Mobility‐Aware Dynamic Task Offloading in Fog Computing: A Multi‐Objective Discrete PSO Approach

ABSTRACT Fog computing extends the Cloud to the network Edge, reducing latency for Internet of Things (IoT) applications. The dynamic Fog computing environment and user mobility present significant challenges in optimizing resource allocation and maintaining service quality. Task offloading decisions involve balancing multiple objectives, such as minimizing execution delay while constraining network usage and energy consumption. To address these challenges, a modified discrete Particle Swarm Optimization (PSO) based Mobility‐aware Dynamic Task Offloading (MDTO) algorithm is presented in this paper. MDTO introduces a modified velocity update mechanism tailored for the discrete decision space of task‐to‐device mapping and employs a weighted fitness function that simultaneously optimizes task completion rates and physical offloading distance. We implement the MDTO algorithm utilizing the iFogSim2 simulator and conduct a comprehensive performance evaluation using the Remote Patient Monitoring (RPM) healthcare application case study. The performance of MDTO is compared against three baseline strategies: No offloading, a cluster‐based heuristic approach (FCTO), and a Genetic Algorithm‐based Task Offloading (GATO) strategy.
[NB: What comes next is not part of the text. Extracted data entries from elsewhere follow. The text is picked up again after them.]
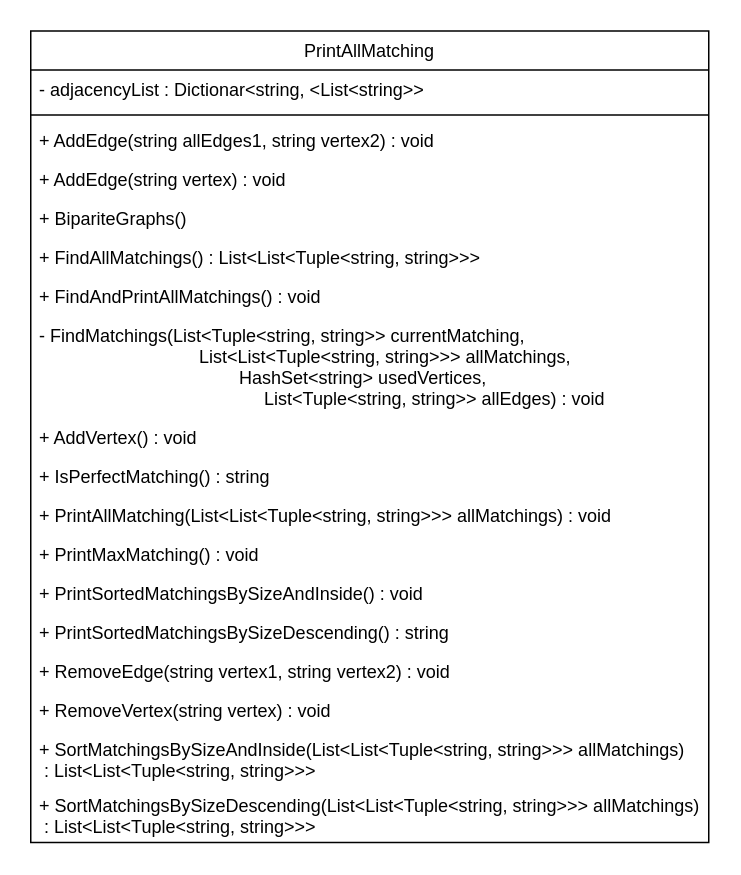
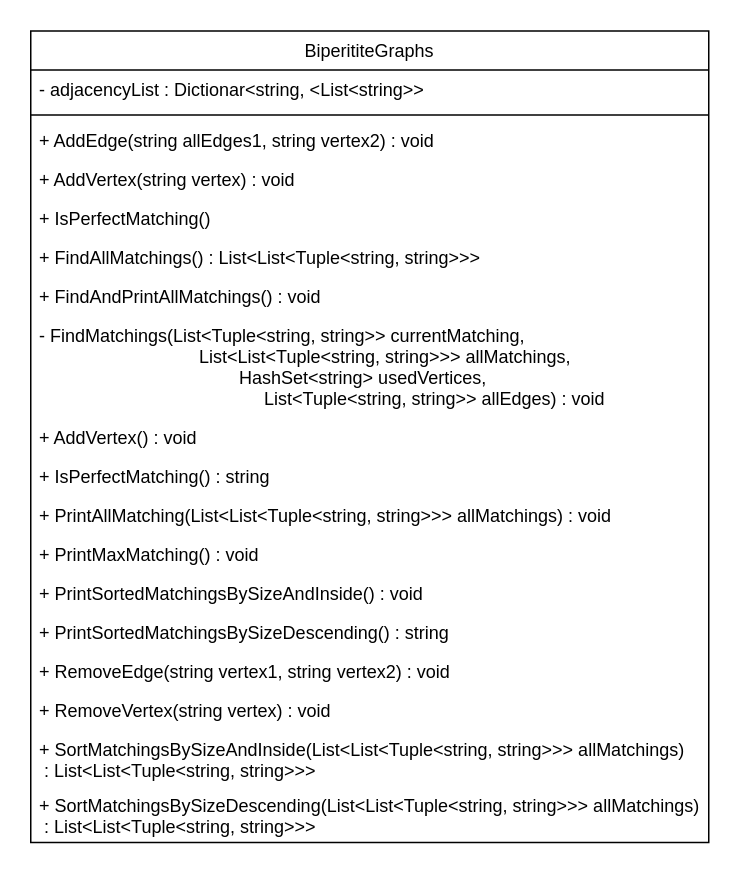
  <mxCell id="0" />
  <mxCell id="1" parent="0" />
- <mxCell id="2" value="PrintAllMatching" style="swimlane;fontStyle=0;align=center;verticalAlign=top;childLayout=stackLayout;horizontal=1;startSize=26;horizontalStack=0;resizeParent=1;resizeLast=0;collapsible=1;marginBottom=0;rounded=0;shadow=0;strokeWidth=1;" parent="1" vertex="1"><mxGeometry x="20" y="20" width="452" height="541" as="geometry"><mxRectangle x="-656" y="42" width="160" height="26" as="alternateBounds" /></mxGeometry></mxCell>
+ <mxCell id="2" value="BiperititeGraphs" style="swimlane;fontStyle=0;align=center;verticalAlign=top;childLayout=stackLayout;horizontal=1;startSize=26;horizontalStack=0;resizeParent=1;resizeLast=0;collapsible=1;marginBottom=0;rounded=0;shadow=0;strokeWidth=1;" parent="1" vertex="1"><mxGeometry x="20" y="20" width="452" height="541" as="geometry"><mxRectangle x="-656" y="42" width="160" height="26" as="alternateBounds" /></mxGeometry></mxCell>
  <mxCell id="3" value="- adjacencyList : Dictionar&lt;string, &lt;List&lt;string&gt;&gt;" style="text;align=left;verticalAlign=top;spacingLeft=4;spacingRight=4;overflow=hidden;rotatable=0;points=[[0,0.5],[1,0.5]];portConstraint=eastwest;" parent="2" vertex="1"><mxGeometry y="26" width="452" height="26" as="geometry" /></mxCell>
  <mxCell id="4" value="" style="line;html=1;strokeWidth=1;align=left;verticalAlign=middle;spacingTop=-1;spacingLeft=3;spacingRight=3;rotatable=0;labelPosition=right;points=[];portConstraint=eastwest;" parent="2" vertex="1"><mxGeometry y="52" width="452" height="8" as="geometry" /></mxCell>
  <mxCell id="5" value="+ AddEdge(string allEdges1, string vertex2) : void" style="text;align=left;verticalAlign=top;spacingLeft=4;spacingRight=4;overflow=hidden;rotatable=0;points=[[0,0.5],[1,0.5]];portConstraint=eastwest;" parent="2" vertex="1"><mxGeometry y="60" width="452" height="26" as="geometry" /></mxCell>
- <mxCell id="6" value="+ AddEdge(string vertex) : void" style="text;align=left;verticalAlign=top;spacingLeft=4;spacingRight=4;overflow=hidden;rotatable=0;points=[[0,0.5],[1,0.5]];portConstraint=eastwest;" parent="2" vertex="1"><mxGeometry y="86" width="452" height="26" as="geometry" /></mxCell>
- <mxCell id="7" value="+ BipariteGraphs()" style="text;align=left;verticalAlign=top;spacingLeft=4;spacingRight=4;overflow=hidden;rotatable=0;points=[[0,0.5],[1,0.5]];portConstraint=eastwest;" parent="2" vertex="1"><mxGeometry y="112" width="452" height="26" as="geometry" /></mxCell>
+ <mxCell id="6" value="+ AddVertex(string vertex) : void" style="text;align=left;verticalAlign=top;spacingLeft=4;spacingRight=4;overflow=hidden;rotatable=0;points=[[0,0.5],[1,0.5]];portConstraint=eastwest;" parent="2" vertex="1"><mxGeometry y="86" width="452" height="26" as="geometry" /></mxCell>
+ <mxCell id="7" value="+ IsPerfectMatching()" style="text;align=left;verticalAlign=top;spacingLeft=4;spacingRight=4;overflow=hidden;rotatable=0;points=[[0,0.5],[1,0.5]];portConstraint=eastwest;" parent="2" vertex="1"><mxGeometry y="112" width="452" height="26" as="geometry" /></mxCell>
  <mxCell id="8" value="+ FindAllMatchings() : List&lt;List&lt;Tuple&lt;string, string&gt;&gt;&gt;" style="text;align=left;verticalAlign=top;spacingLeft=4;spacingRight=4;overflow=hidden;rotatable=0;points=[[0,0.5],[1,0.5]];portConstraint=eastwest;" parent="2" vertex="1"><mxGeometry y="138" width="452" height="26" as="geometry" /></mxCell>
  <mxCell id="9" value="+ FindAndPrintAllMatchings() : void" style="text;align=left;verticalAlign=top;spacingLeft=4;spacingRight=4;overflow=hidden;rotatable=0;points=[[0,0.5],[1,0.5]];portConstraint=eastwest;" parent="2" vertex="1"><mxGeometry y="164" width="452" height="26" as="geometry" /></mxCell>
  <mxCell id="10" value="- FindMatchings(List&lt;Tuple&lt;string, string&gt;&gt; currentMatching,&#10;                                List&lt;List&lt;Tuple&lt;string, string&gt;&gt;&gt; allMatchings,&#10;                                        HashSet&lt;string&gt; usedVertices,&#10;                                             List&lt;Tuple&lt;string, string&gt;&gt; allEdges) : void" style="text;align=left;verticalAlign=top;spacingLeft=4;spacingRight=4;overflow=hidden;rotatable=0;points=[[0,0.5],[1,0.5]];portConstraint=eastwest;" parent="2" vertex="1"><mxGeometry y="190" width="452" height="68" as="geometry" /></mxCell>
  <mxCell id="11" value="+ AddVertex() : void" style="text;align=left;verticalAlign=top;spacingLeft=4;spacingRight=4;overflow=hidden;rotatable=0;points=[[0,0.5],[1,0.5]];portConstraint=eastwest;" parent="2" vertex="1"><mxGeometry y="258" width="452" height="26" as="geometry" /></mxCell>
  <mxCell id="12" value="+ IsPerfectMatching() : string" style="text;align=left;verticalAlign=top;spacingLeft=4;spacingRight=4;overflow=hidden;rotatable=0;points=[[0,0.5],[1,0.5]];portConstraint=eastwest;" parent="2" vertex="1"><mxGeometry y="284" width="452" height="26" as="geometry" /></mxCell>
  <mxCell id="13" value="+ PrintAllMatching(List&lt;List&lt;Tuple&lt;string, string&gt;&gt;&gt; allMatchings) : void" style="text;align=left;verticalAlign=top;spacingLeft=4;spacingRight=4;overflow=hidden;rotatable=0;points=[[0,0.5],[1,0.5]];portConstraint=eastwest;" parent="2" vertex="1"><mxGeometry y="310" width="452" height="26" as="geometry" /></mxCell>
  <mxCell id="14" value="+ PrintMaxMatching() : void" style="text;align=left;verticalAlign=top;spacingLeft=4;spacingRight=4;overflow=hidden;rotatable=0;points=[[0,0.5],[1,0.5]];portConstraint=eastwest;" parent="2" vertex="1"><mxGeometry y="336" width="452" height="26" as="geometry" /></mxCell>
  <mxCell id="15" value="+ PrintSortedMatchingsBySizeAndInside() : void" style="text;align=left;verticalAlign=top;spacingLeft=4;spacingRight=4;overflow=hidden;rotatable=0;points=[[0,0.5],[1,0.5]];portConstraint=eastwest;" parent="2" vertex="1"><mxGeometry y="362" width="452" height="26" as="geometry" /></mxCell>
  <mxCell id="16" value="+ PrintSortedMatchingsBySizeDescending() : string" style="text;align=left;verticalAlign=top;spacingLeft=4;spacingRight=4;overflow=hidden;rotatable=0;points=[[0,0.5],[1,0.5]];portConstraint=eastwest;" parent="2" vertex="1"><mxGeometry y="388" width="452" height="26" as="geometry" /></mxCell>
  <mxCell id="17" value="+ RemoveEdge(string vertex1, string vertex2) : void" style="text;align=left;verticalAlign=top;spacingLeft=4;spacingRight=4;overflow=hidden;rotatable=0;points=[[0,0.5],[1,0.5]];portConstraint=eastwest;" parent="2" vertex="1"><mxGeometry y="414" width="452" height="26" as="geometry" /></mxCell>
  <mxCell id="18" value="+ RemoveVertex(string vertex) : void" style="text;align=left;verticalAlign=top;spacingLeft=4;spacingRight=4;overflow=hidden;rotatable=0;points=[[0,0.5],[1,0.5]];portConstraint=eastwest;" parent="2" vertex="1"><mxGeometry y="440" width="452" height="26" as="geometry" /></mxCell>
  <mxCell id="19" value="+ SortMatchingsBySizeAndInside(List&lt;List&lt;Tuple&lt;string, string&gt;&gt;&gt; allMatchings)&#10; : List&lt;List&lt;Tuple&lt;string, string&gt;&gt;&gt;" style="text;align=left;verticalAlign=top;spacingLeft=4;spacingRight=4;overflow=hidden;rotatable=0;points=[[0,0.5],[1,0.5]];portConstraint=eastwest;" parent="2" vertex="1"><mxGeometry y="466" width="452" height="37" as="geometry" /></mxCell>
  <mxCell id="20" value="+ SortMatchingsBySizeDescending(List&lt;List&lt;Tuple&lt;string, string&gt;&gt;&gt; allMatchings)&#10; : List&lt;List&lt;Tuple&lt;string, string&gt;&gt;&gt;" style="text;align=left;verticalAlign=top;spacingLeft=4;spacingRight=4;overflow=hidden;rotatable=0;points=[[0,0.5],[1,0.5]];portConstraint=eastwest;" parent="2" vertex="1"><mxGeometry y="503" width="452" height="38" as="geometry" /></mxCell>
Experimental results show that MDTO significantly outperforms these baseline strategies. Specifically, MDTO reduces latency, achieving an average loop delay of 153.17 ms, and minimizes the response time for offloaded tasks by approximately 58% compared to FCTO and GATO. Additionally, MDTO results in the lowest average offloading distance of 62.46 meters, in contrast to over 150 meters for FCTO and GATO. These findings validate MDTO as a promising solution for time‐sensitive, mobility‐aware Fog computing applications.